Sunday, 12/10/2017 9:43:25 PM

Sunday, December 10, 2017 9:43:25 PM

Post# of 21531
You're right about that. Not many brave enough to target severe. I think Alkon did the right thing by going after that sector. No questions as whether individuals had been misdiagnosed or issues like that. I do however think they may have made a mistake with the original trial design as far as alternating the 20 and 40 doses over 12 week intervals. I understand the hope of the larger dose providing even better results but 20 to 25 ug had been used with significant improvements on the compassionate use patients and at a minimum, they already new side effects would be worse with the higher dose.

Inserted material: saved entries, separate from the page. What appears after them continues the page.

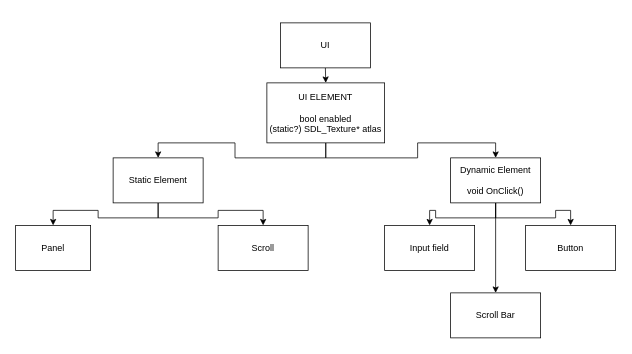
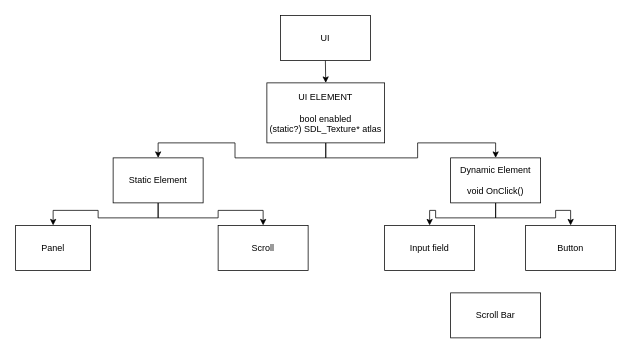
  <mxCell id="0" />
  <mxCell id="1" parent="0" />
  <mxCell id="2" style="edgeStyle=orthogonalEdgeStyle;rounded=0;orthogonalLoop=1;jettySize=auto;html=1;exitX=0.5;exitY=1;exitDx=0;exitDy=0;entryX=0.5;entryY=0;entryDx=0;entryDy=0;" edge="1" parent="1" source="3" target="6"><mxGeometry relative="1" as="geometry" /></mxCell>
- <mxCell id="3" value="UI" style="rounded=0;whiteSpace=wrap;html=1;" vertex="1" parent="1"><mxGeometry x="373" y="30" width="120" height="60" as="geometry" /></mxCell>
+ <mxCell id="3" value="UI" style="rounded=0;whiteSpace=wrap;html=1;" vertex="1" parent="1"><mxGeometry x="373" y="20" width="120" height="60" as="geometry" /></mxCell>
  <mxCell id="4" style="edgeStyle=orthogonalEdgeStyle;rounded=0;orthogonalLoop=1;jettySize=auto;html=1;exitX=0.5;exitY=1;exitDx=0;exitDy=0;entryX=0.5;entryY=0;entryDx=0;entryDy=0;" edge="1" parent="1" source="6" target="9"><mxGeometry relative="1" as="geometry" /></mxCell>
  <mxCell id="5" style="edgeStyle=orthogonalEdgeStyle;rounded=0;orthogonalLoop=1;jettySize=auto;html=1;exitX=0.5;exitY=1;exitDx=0;exitDy=0;entryX=0.5;entryY=0;entryDx=0;entryDy=0;" edge="1" parent="1" source="6" target="13"><mxGeometry relative="1" as="geometry" /></mxCell>
  <mxCell id="6" value="UI ELEMENT&lt;br&gt;&lt;br&gt;bool enabled&lt;br&gt;(static?) SDL_Texture* atlas" style="rounded=0;whiteSpace=wrap;html=1;" vertex="1" parent="1"><mxGeometry x="355" y="110" width="157" height="80" as="geometry" /></mxCell>
  <mxCell id="7" style="edgeStyle=orthogonalEdgeStyle;rounded=0;orthogonalLoop=1;jettySize=auto;html=1;exitX=0.5;exitY=1;exitDx=0;exitDy=0;entryX=0.5;entryY=0;entryDx=0;entryDy=0;" edge="1" parent="1" source="9" target="15"><mxGeometry relative="1" as="geometry" /></mxCell>
  <mxCell id="8" style="edgeStyle=orthogonalEdgeStyle;rounded=0;orthogonalLoop=1;jettySize=auto;html=1;exitX=0.5;exitY=1;exitDx=0;exitDy=0;entryX=0.5;entryY=0;entryDx=0;entryDy=0;" edge="1" parent="1" source="9" target="17"><mxGeometry relative="1" as="geometry" /></mxCell>
  <mxCell id="9" value="Static Element" style="rounded=0;whiteSpace=wrap;html=1;" vertex="1" parent="1"><mxGeometry x="150" y="210" width="120" height="60" as="geometry" /></mxCell>
  <mxCell id="10" style="edgeStyle=orthogonalEdgeStyle;rounded=0;orthogonalLoop=1;jettySize=auto;html=1;exitX=0.5;exitY=1;exitDx=0;exitDy=0;entryX=0.5;entryY=0;entryDx=0;entryDy=0;" edge="1" parent="1" source="13" target="16"><mxGeometry relative="1" as="geometry" /></mxCell>
  <mxCell id="11" style="edgeStyle=orthogonalEdgeStyle;rounded=0;orthogonalLoop=1;jettySize=auto;html=1;exitX=0.5;exitY=1;exitDx=0;exitDy=0;entryX=0.5;entryY=0;entryDx=0;entryDy=0;" edge="1" parent="1" source="13" target="14"><mxGeometry relative="1" as="geometry" /></mxCell>
- <mxCell id="12" style="edgeStyle=orthogonalEdgeStyle;rounded=0;orthogonalLoop=1;jettySize=auto;html=1;exitX=0.5;exitY=1;exitDx=0;exitDy=0;entryX=0.5;entryY=0;entryDx=0;entryDy=0;" edge="1" parent="1" source="13" target="18"><mxGeometry relative="1" as="geometry" /></mxCell>
  <mxCell id="13" value="Dynamic Element&lt;br&gt;&lt;br&gt;void OnClick()" style="rounded=0;whiteSpace=wrap;html=1;" vertex="1" parent="1"><mxGeometry x="600" y="210" width="120" height="60" as="geometry" /></mxCell>
  <mxCell id="14" value="Button" style="rounded=0;whiteSpace=wrap;html=1;" vertex="1" parent="1"><mxGeometry x="700" y="300" width="120" height="60" as="geometry" /></mxCell>
  <mxCell id="15" value="Panel" style="rounded=0;whiteSpace=wrap;html=1;" vertex="1" parent="1"><mxGeometry x="20" y="300" width="100" height="60" as="geometry" /></mxCell>
  <mxCell id="16" value="Input field" style="rounded=0;whiteSpace=wrap;html=1;" vertex="1" parent="1"><mxGeometry x="512" y="300" width="120" height="60" as="geometry" /></mxCell>
  <mxCell id="17" value="Scroll" style="rounded=0;whiteSpace=wrap;html=1;" vertex="1" parent="1"><mxGeometry x="290" y="300" width="120" height="60" as="geometry" /></mxCell>
  <mxCell id="18" value="Scroll Bar" style="rounded=0;whiteSpace=wrap;html=1;" vertex="1" parent="1"><mxGeometry x="600" y="390" width="120" height="60" as="geometry" /></mxCell>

I mean the company now knows what dosage to use going forward which is a big plus, but they still need to come up with optimal intervals to give the drug. If they had to revise the trial midstream due to 40 ug side effects, which apparently they did, it would have been really beneficial to bump the 20 ug patients from 12 to 24 weeks while they already had them on the drug. Looking at the CU patient results, the averages of the 35 or so patients on the 20 ug in the 2b study seem to match up well and if that pattern held (which is certainly suggested from the data presented in July regarding the 17 week data point and comments made by Wilke earlier) then a 24 week study could have been blockbuster for us. Instead its caused a major delay.

Can't wait to see further results as the 10q stated. Would really like to see if any larger response in APOE4 patients. Wonder if this could be a reason for Dr. Perry signing on?